26/11 attacks launched from Pakistan : Former Pak investigator
Backing virtually every claim India made about Pakistan's role in the 26/11 attacks in 2008, Tariq Khosa, former chief of Federal Investigation Agency (FIA) that led the country's probe into the 2008 terror attacks has called for "facing the truth and admitting mistakes".
In an editorial for the Dawn newspaper, Khosa supports India's version of how the 10 men who sailed into Mumbai in 2008 before attacking the city's landmarks were guided on the phone by a terror control room in Karachi.
"The ops room in Karachi, from where the operation was directed, was also identified and secured by the investigators. The communications through Voice over Internet Protocol were unearthed," he writes.
Of the 10 terrorists who killed 166 people, Ajmal Kasab alone was caught alive.
Khosa says Kasab , "was a Pakistani national, whose place of residence and initial schooling as well as his joining a banned militant organisation was established by the investigator".

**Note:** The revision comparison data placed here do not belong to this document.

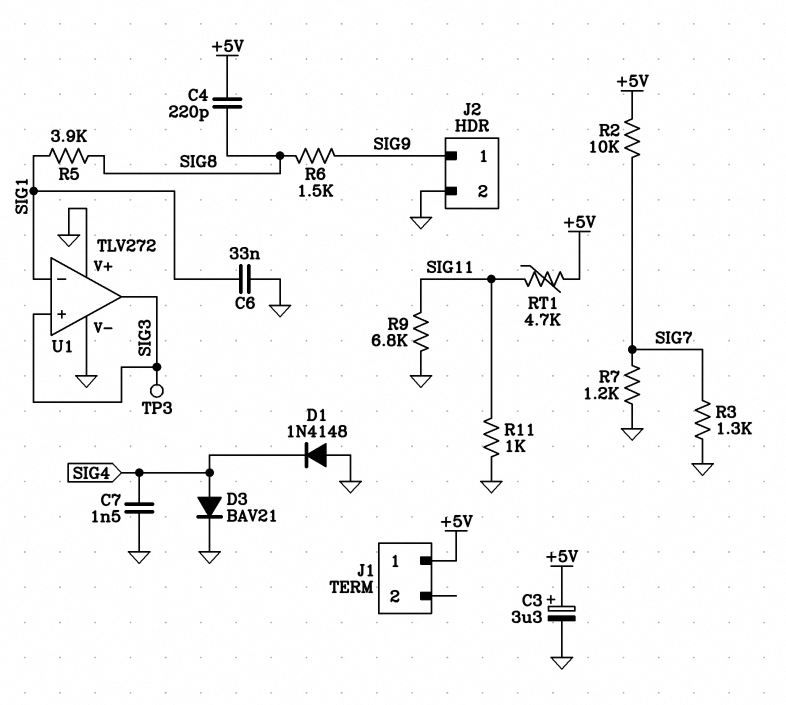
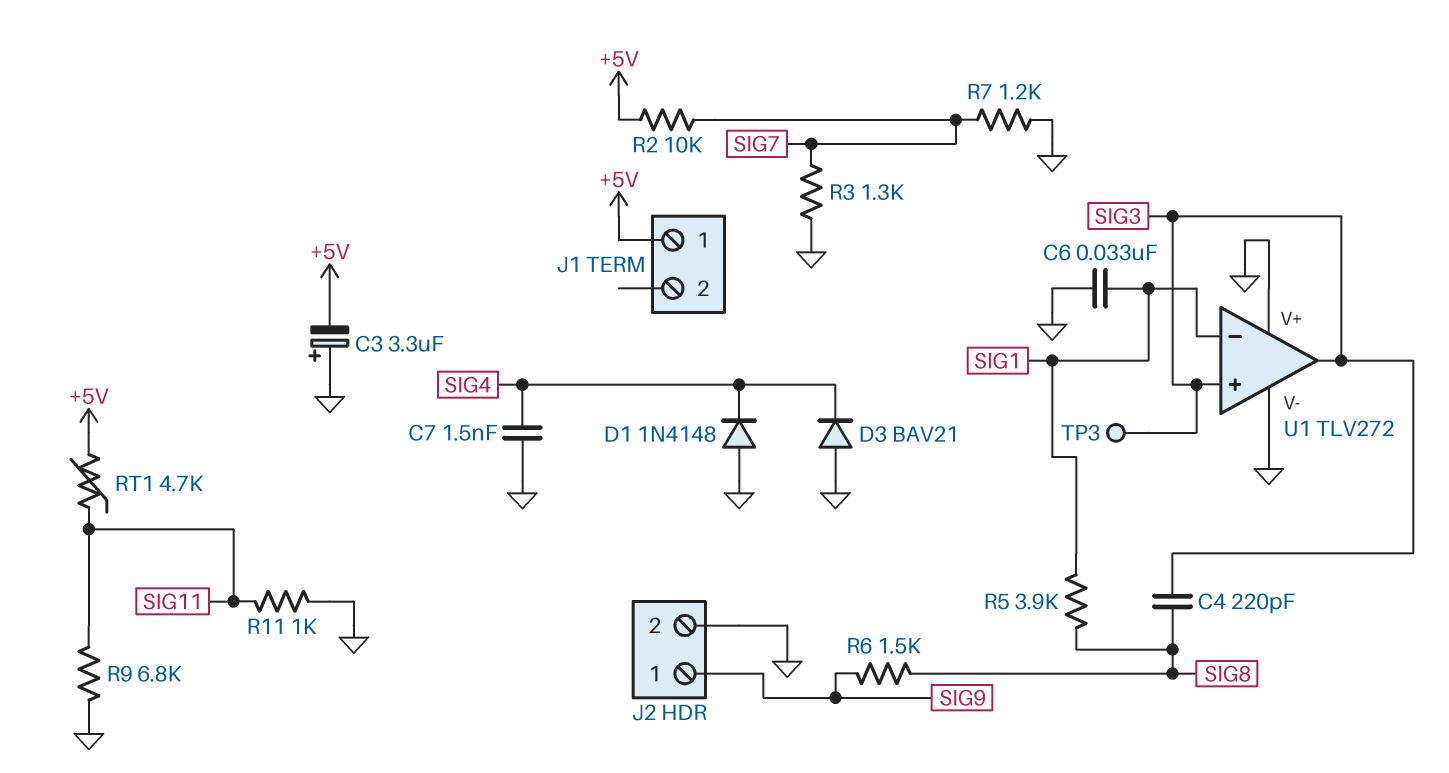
C3: 3.3uF (plus +5V, minus GND) -> 3.3uF (plus GND, minus +5V)
C4: 220pF (+5V, SIG8) -> 220pF (SIG3, SIG8)
D3: diode BAV21 (A SIG4, K GND) -> diode BAV21 (A GND, K SIG4)

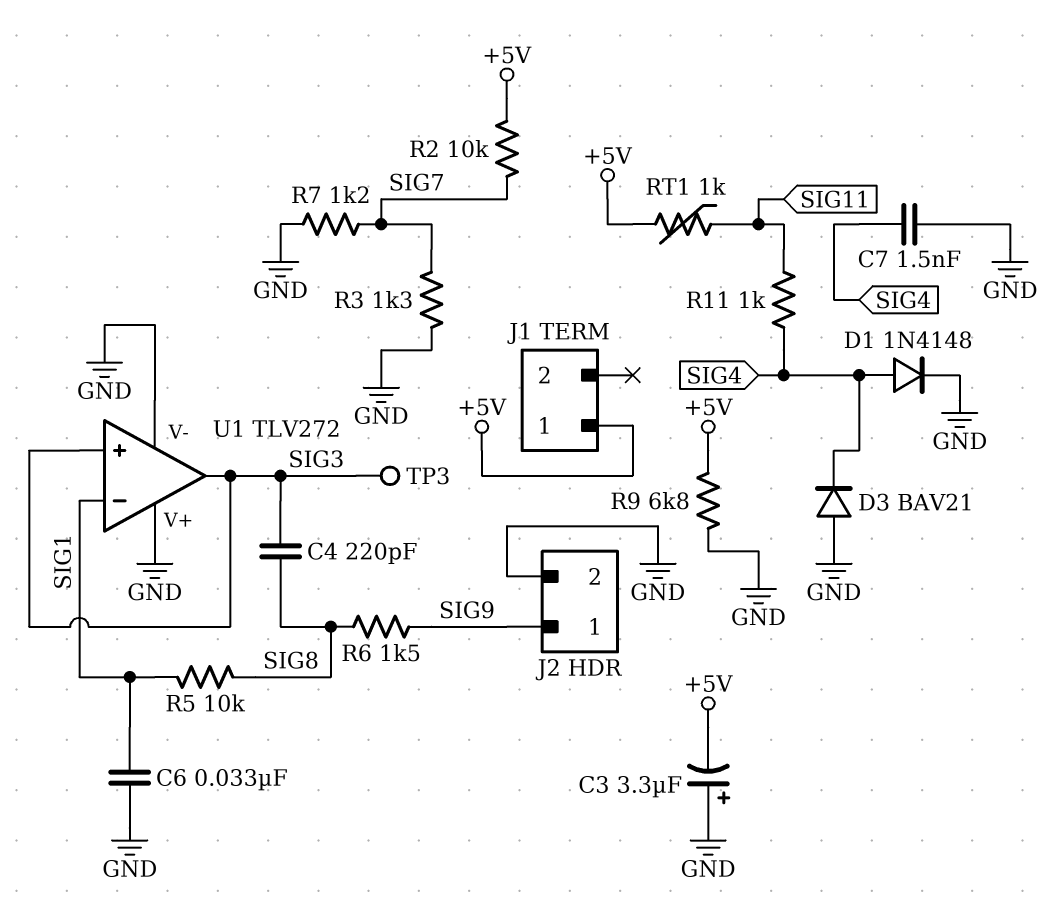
D1: diode 1N4148 (A GND, K SIG4) -> diode 1N4148 (A SIG4, K GND)
R5: 3.9k (SIG1, SIG8) -> 10k (SIG1, SIG8)
R9: 6.8k (GND, SIG11) -> 6.8k (+5V, GND)
R11: 1k (GND, SIG11) -> 1k (SIG4, SIG11)
RT1: 4.7k (+5V, SIG11) -> 1k (+5V, SIG11)

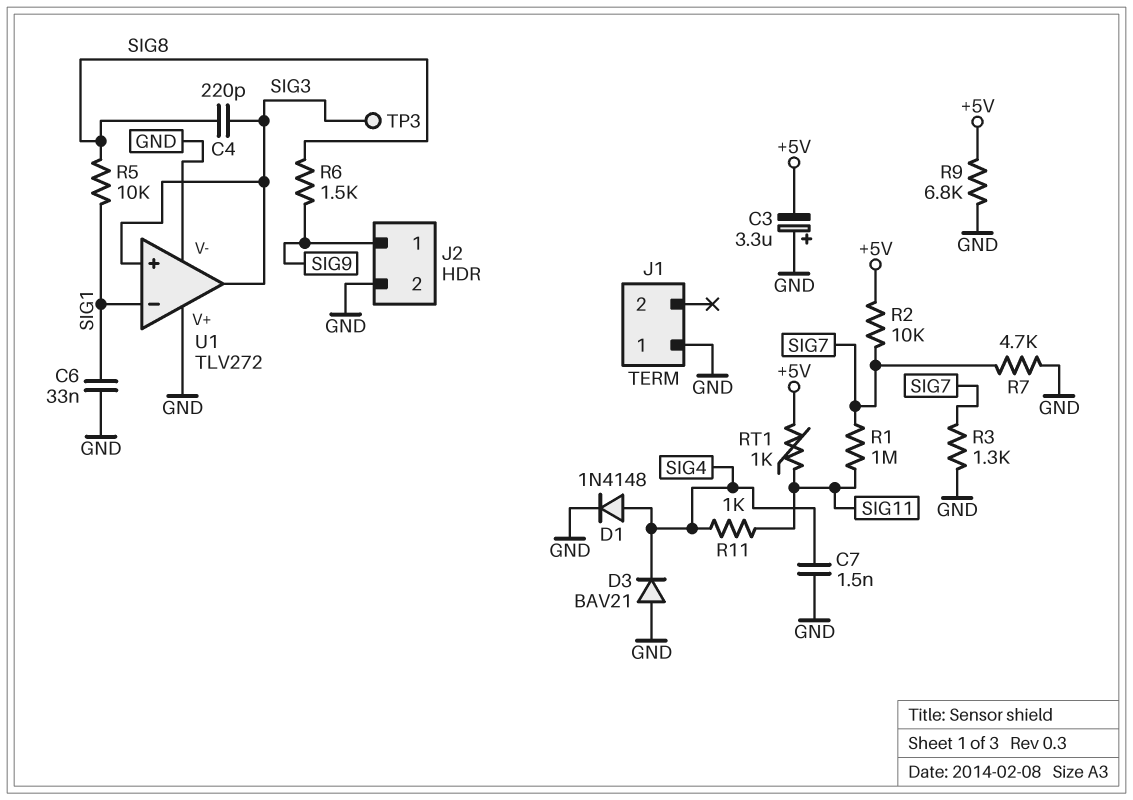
J1 pin 1: +5V -> GND
R1: none -> 1M (SIG7, SIG11)
R7: 1.2k (GND, SIG7) -> 4.7k (GND, SIG7)

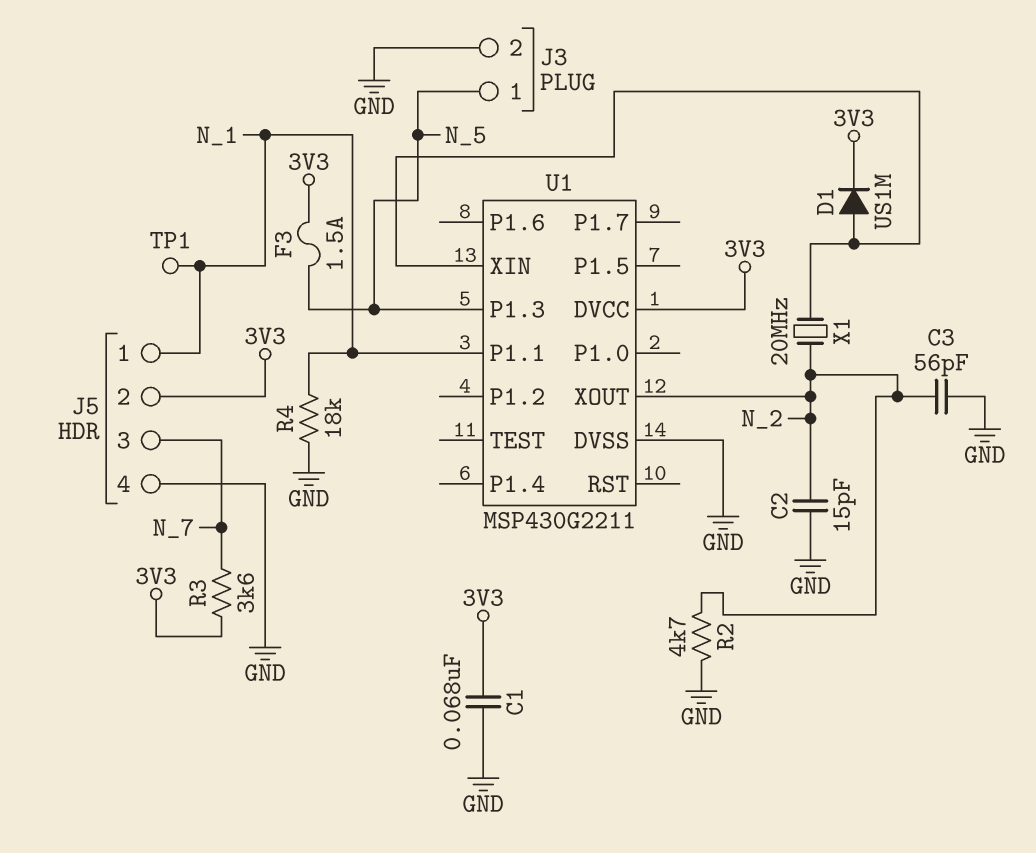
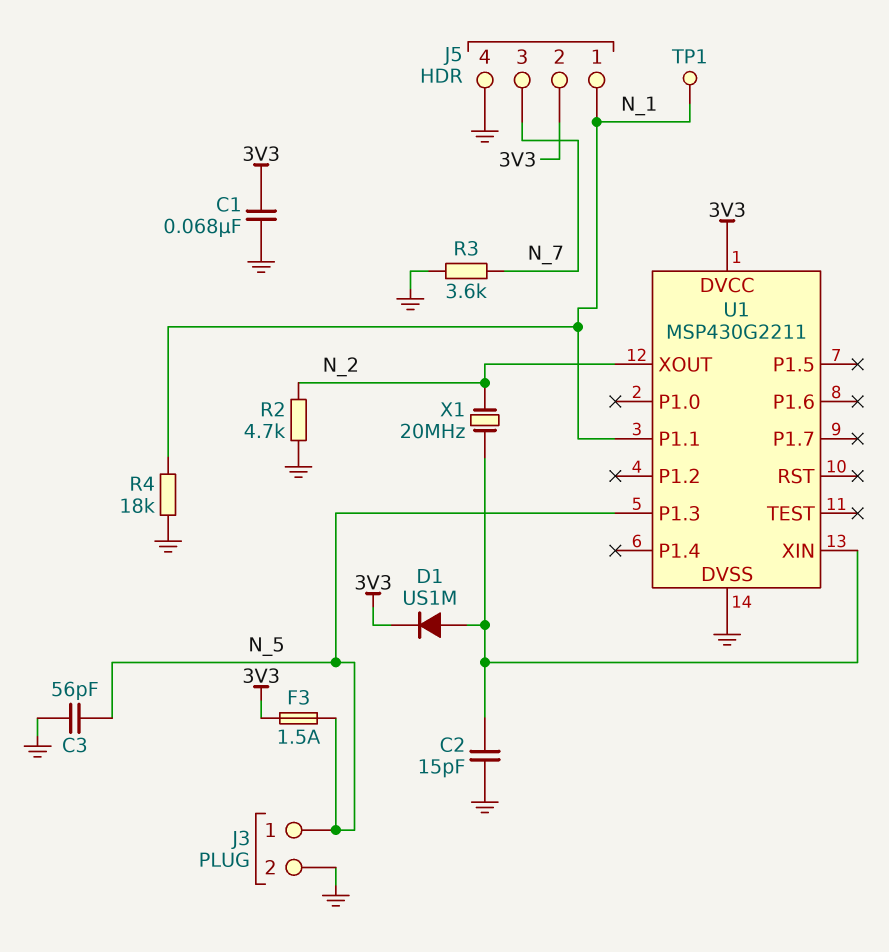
C2: 15pF (GND, N_2) -> 15pF (GND, U1/XIN)
C3: 56pF (GND, N_2) -> 56pF (GND, N_5)
R3: 3.6k (3V3, N_7) -> 3.6k (GND, N_7)

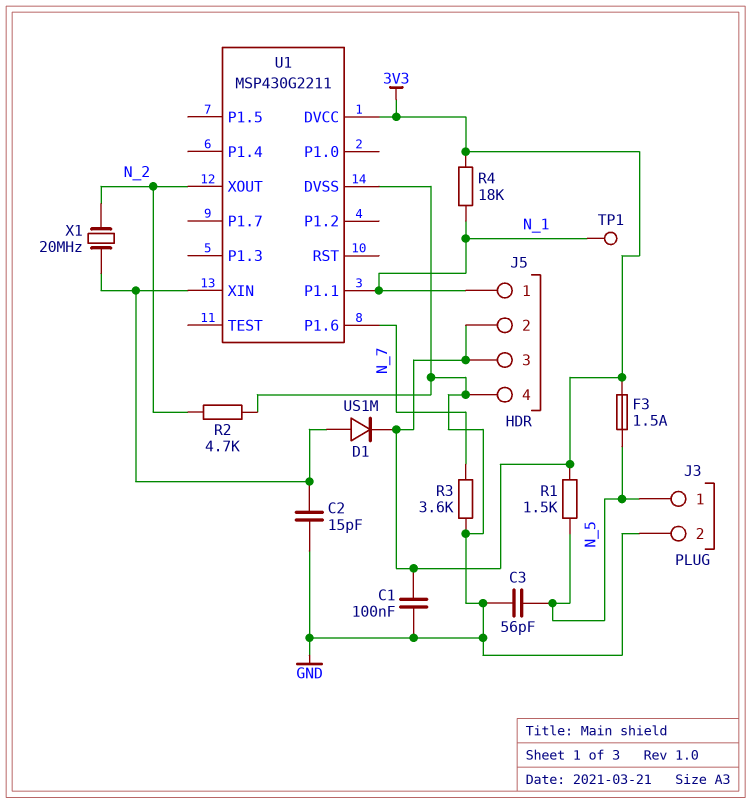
C1: 68nF (3V3, GND) -> 100nF (3V3, GND)
J5 pin 3: N_7 -> 3V3
R1: none -> 1.5k (3V3, N_5)
R4: 18k (GND, N_1) -> 18k (3V3, N_1)
U1 pin P1.3: N_5 -> none
U1 pin P1.6: none -> N_7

He says there was also enough evidence to prove that Kasab and the other terrorists were " imparted training near Thatta, Sindh and launched by sea from there... the casings of the explosive devices used in Mumbai were recovered from this training camp and duly matched.
"The case has lingered on for far too long. Dilatory tactics by the defendants, frequent change of trial judges, and assassination of the case prosecutor as well as retracting from original testimony by some key witnesses have been serious setbacks for the prosecutors," Khosa says.
"Are we as a nation prepared to muster the courage to face uncomfortable truths and combat the demons of militancy that haunt our land? That is the question!" he asks in his editorial.
For long India has been persistent in pointing at a group of men headed by Zaki-ur-Rahman Lakhvi, as being instrumental in perpetrating the attacks, saying Lakhvi was the mastermind.
Though Lakhvi was later arrested, India has been objecting to the slow trial within Pakistan.
Lakhvi was freed by a local court which granted him bail earlier this year on the ground of insufficient evidence against him.
This created a fresh tension between India and Pakistan.